Countrywide this morning confirmed that it is to float on the London Stock Exchange, after releasing its results for last year and confirming its place as the UK’s number one estate agency.
It said that over the last six years – it left the stock market in 2007 when it sold into private hands just before the crash – it has been transformed from a collection of estate agencies into a ‘cohesive property services group’.
The float will raise around £200m in new shares and used to repay debt.
Despite mixed results in its core estate agency business – revenue overall declined by 1% to £211.2m, although in its Hamptons brand revenue bounced up 6% to £14.7m – the company has notably expanded.

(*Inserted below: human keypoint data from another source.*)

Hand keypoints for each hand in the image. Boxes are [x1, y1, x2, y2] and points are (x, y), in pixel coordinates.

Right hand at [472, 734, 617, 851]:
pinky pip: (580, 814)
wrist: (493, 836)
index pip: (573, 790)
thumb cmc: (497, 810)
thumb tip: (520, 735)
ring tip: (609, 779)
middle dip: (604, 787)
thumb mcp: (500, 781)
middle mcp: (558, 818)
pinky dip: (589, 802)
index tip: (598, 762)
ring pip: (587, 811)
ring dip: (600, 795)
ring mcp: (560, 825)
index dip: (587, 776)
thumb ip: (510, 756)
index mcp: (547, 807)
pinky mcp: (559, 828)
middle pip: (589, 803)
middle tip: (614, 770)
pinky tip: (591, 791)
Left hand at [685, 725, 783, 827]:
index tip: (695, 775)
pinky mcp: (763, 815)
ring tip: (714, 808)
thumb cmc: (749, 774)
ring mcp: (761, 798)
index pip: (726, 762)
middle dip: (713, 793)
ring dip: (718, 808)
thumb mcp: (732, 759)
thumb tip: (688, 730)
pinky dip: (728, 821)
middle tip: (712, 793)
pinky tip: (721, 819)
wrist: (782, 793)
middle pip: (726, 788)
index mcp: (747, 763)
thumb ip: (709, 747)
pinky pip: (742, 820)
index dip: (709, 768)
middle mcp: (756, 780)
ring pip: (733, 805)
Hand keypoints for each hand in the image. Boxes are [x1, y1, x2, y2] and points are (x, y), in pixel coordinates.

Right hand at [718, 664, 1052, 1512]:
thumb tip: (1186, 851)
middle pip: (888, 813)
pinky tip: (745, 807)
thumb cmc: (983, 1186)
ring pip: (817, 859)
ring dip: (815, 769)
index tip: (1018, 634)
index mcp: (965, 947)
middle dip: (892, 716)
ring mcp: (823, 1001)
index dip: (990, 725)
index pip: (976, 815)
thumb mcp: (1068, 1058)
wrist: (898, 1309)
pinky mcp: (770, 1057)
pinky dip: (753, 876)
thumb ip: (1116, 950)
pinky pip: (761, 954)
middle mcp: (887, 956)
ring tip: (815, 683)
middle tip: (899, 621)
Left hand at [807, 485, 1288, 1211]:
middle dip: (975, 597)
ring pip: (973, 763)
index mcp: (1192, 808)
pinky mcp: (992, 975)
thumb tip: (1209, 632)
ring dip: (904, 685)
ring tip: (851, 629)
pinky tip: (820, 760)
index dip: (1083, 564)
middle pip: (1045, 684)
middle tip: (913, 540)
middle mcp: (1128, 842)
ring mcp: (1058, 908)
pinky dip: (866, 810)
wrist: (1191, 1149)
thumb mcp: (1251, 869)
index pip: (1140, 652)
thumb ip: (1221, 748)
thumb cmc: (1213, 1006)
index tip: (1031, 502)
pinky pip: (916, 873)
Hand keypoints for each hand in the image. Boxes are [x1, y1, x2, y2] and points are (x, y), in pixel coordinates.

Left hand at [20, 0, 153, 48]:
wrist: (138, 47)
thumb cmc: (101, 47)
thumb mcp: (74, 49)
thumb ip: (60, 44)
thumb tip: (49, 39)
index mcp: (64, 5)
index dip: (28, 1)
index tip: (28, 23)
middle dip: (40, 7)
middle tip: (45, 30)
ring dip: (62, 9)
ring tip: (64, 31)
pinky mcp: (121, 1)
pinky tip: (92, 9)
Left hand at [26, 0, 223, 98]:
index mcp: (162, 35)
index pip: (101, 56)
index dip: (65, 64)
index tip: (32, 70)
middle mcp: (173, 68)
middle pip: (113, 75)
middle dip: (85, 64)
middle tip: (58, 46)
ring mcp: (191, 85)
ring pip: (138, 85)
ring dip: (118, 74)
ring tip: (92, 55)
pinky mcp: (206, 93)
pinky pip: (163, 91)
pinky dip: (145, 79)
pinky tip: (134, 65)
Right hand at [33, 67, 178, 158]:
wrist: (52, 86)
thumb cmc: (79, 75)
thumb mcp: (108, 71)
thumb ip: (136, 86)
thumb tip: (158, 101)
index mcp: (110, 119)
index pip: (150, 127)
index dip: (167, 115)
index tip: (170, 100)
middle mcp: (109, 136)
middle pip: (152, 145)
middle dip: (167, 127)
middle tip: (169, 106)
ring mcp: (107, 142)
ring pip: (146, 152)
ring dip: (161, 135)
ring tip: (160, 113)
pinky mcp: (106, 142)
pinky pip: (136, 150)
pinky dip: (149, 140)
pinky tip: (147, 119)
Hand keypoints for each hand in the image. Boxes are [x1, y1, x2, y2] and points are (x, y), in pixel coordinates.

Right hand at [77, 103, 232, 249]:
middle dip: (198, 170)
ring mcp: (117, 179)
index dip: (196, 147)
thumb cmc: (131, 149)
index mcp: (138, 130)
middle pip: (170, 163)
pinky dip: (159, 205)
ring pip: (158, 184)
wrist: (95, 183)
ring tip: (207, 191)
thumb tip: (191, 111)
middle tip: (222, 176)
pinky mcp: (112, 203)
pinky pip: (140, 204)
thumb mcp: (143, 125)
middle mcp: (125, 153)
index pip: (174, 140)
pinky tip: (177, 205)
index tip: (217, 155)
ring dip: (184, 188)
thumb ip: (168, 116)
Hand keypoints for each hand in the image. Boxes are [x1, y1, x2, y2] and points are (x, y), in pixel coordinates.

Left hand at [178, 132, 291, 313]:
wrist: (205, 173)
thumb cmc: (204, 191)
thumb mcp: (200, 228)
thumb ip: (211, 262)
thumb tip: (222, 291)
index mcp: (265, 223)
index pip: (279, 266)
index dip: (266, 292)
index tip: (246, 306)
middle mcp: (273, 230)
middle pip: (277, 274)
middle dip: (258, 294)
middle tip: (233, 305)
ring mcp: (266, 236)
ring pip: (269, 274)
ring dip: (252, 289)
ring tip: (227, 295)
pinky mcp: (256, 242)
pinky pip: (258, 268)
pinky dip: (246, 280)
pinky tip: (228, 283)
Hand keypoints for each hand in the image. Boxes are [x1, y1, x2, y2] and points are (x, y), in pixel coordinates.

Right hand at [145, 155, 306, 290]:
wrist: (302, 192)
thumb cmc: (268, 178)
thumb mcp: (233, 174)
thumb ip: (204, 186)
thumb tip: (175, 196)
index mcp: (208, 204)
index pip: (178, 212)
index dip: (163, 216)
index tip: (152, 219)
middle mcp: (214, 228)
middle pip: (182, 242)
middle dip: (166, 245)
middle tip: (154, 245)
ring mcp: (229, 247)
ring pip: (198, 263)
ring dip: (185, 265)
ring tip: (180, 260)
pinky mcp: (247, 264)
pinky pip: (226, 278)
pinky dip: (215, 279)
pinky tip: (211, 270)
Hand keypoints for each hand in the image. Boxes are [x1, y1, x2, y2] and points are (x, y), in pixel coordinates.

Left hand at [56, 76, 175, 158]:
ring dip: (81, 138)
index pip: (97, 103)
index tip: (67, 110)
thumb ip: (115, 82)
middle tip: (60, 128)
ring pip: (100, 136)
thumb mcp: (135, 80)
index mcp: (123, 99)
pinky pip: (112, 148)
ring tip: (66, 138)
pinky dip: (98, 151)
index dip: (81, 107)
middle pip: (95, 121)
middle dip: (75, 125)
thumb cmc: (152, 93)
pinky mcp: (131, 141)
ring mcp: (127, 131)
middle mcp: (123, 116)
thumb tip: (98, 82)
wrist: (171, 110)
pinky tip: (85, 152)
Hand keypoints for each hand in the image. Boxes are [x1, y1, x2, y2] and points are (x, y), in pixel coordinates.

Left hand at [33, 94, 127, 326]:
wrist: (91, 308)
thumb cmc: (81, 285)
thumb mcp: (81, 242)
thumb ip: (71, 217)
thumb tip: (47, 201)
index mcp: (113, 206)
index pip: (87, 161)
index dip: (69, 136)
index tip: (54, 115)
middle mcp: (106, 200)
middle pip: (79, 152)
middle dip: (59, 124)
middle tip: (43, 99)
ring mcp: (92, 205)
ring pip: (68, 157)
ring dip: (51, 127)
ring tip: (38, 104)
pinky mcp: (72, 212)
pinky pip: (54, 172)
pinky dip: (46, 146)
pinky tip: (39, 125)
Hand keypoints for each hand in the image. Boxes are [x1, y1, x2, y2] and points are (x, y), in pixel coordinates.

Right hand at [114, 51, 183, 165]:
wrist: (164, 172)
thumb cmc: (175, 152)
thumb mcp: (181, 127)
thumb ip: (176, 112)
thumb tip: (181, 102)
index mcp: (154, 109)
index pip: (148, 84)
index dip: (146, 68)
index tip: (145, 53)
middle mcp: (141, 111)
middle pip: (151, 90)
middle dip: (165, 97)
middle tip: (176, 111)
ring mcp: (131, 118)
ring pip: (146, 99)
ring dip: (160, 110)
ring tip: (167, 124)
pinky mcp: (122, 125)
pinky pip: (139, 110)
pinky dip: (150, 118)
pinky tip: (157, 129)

While closing some under-performing branches, it opened 20 others. It also acquired 13 lettings businesses last year and opened 176 new lettings outlets. As a result, lettings recorded a record performance, growing 12% to £86.5m. Countrywide also announced a current budget of £20m for further acquisitions this year.
Profits before tax and other costs (EBITDA) were also up: in estate agency, they were up 9%, to £15.8m. In Hamptons, they were up 5%, to £15.5m. But the real star was lettings where they soared 41%, to £24.4m.
Overall, the group recorded a 6% rise in revenue to £529.8m last year, up from £509.1m the year before, with a highlight being financial services, where revenue grew 4% to £64.7m. The group arranged 54,000 mortgages last year, claiming 10% of the mortgage intermediary market.
The surveying and valuations arm of Countrywide also grew, by 8% in revenue, while conveyancing income went up by 14%.
Grenville Turner, group chief executive, said: “In a broadly flat housing market, albeit with some encouraging signs, we are delighted that our focus and drive in the lettings division – a key driver of our business – has continued to deliver strong momentum resulting in record financial performance in 2012.
“Buy-to-let landlords remain a rising force in the sector, as they seek to capitalise on the growing rental market as young adults and families struggle to get on the housing ladder.”
He went on: “The exact timing of a recovery in the UK residential market remains difficult to predict; however, we have seen an increase in mortgage approvals and an improvement in sentiment in the sector. Government initiatives to boost mortgage lending appear to be kicking in, as the Funding for Lending scheme helped lenders to lower interest rates and improve availability in the past few months.
“Over the last six years, Countrywide has been transformed into the UK’s largest integrated property services group. We capitalised upon significant growth opportunities via strategic acquisitions and high street branches to enjoy leading market share in all our core businesses. We are now embarking on a new chapter in our growth plans with continued investment in key strategic areas.
“We expect continuing resilience in house prices nationally and continued improvement in lender sentiment in 2013.
“Our estate agency division is positioned for a market recovery and our lettings division is well placed to benefit from the growth trend in the rental market.
“In Countrywide we have built a diversified business with strong prospects irrespective of any housing market recovery.
“With this in mind we view 2013 with confidence and look forward to the opportunities that lie ahead.”